[Saved data entries]
+++

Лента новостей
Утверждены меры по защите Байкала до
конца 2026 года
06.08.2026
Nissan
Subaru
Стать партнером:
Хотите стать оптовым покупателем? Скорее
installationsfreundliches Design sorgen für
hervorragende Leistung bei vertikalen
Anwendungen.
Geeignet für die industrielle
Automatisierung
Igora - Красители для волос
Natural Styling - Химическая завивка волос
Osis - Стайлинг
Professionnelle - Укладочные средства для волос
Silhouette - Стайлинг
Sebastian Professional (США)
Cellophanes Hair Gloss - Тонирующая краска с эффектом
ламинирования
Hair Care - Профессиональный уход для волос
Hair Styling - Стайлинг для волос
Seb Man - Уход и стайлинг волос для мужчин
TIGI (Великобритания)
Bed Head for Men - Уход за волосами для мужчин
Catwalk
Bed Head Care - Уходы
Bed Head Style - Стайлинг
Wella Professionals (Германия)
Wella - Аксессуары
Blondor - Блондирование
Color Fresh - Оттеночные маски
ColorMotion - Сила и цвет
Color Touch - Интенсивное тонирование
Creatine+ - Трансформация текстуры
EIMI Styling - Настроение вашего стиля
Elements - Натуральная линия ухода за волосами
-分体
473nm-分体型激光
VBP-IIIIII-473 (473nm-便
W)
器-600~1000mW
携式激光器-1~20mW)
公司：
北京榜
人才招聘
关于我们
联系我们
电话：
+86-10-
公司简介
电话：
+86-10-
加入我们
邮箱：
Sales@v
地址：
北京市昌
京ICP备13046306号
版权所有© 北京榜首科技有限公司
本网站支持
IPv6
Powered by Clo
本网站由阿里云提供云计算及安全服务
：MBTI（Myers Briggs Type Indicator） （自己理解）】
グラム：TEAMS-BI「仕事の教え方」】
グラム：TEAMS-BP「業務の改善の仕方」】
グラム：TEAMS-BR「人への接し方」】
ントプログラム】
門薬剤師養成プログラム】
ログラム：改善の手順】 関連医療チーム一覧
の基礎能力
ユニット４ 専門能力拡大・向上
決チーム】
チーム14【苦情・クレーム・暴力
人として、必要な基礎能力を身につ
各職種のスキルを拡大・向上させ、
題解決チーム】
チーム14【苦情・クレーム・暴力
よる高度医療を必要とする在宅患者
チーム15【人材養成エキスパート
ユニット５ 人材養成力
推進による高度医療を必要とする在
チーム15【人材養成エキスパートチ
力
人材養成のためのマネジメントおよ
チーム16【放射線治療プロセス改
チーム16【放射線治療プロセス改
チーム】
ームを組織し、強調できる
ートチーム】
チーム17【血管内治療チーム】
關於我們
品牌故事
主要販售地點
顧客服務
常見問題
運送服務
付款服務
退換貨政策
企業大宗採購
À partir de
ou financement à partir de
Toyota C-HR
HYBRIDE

+++

About this task: The answer should be nothing but the number of lines in this data that include "мужчин".

The answer: 2